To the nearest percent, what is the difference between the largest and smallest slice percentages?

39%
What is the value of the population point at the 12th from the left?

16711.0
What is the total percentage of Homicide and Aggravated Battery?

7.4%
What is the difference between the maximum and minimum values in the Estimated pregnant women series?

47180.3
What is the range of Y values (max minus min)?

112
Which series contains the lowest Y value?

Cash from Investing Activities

---*---

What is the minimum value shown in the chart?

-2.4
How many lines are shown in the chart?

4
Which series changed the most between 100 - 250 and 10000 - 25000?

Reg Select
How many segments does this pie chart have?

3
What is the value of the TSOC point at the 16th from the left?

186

---*---

■ INSTRUCTIONS FOR THE TASK
Extract every line of the records that contains the string "minimum", copying each one in full. Matching is case-sensitive.

■ WRITTEN RESPONSE
What is the difference between the maximum and minimum values in the Estimated pregnant women series?
What is the minimum value shown in the chart?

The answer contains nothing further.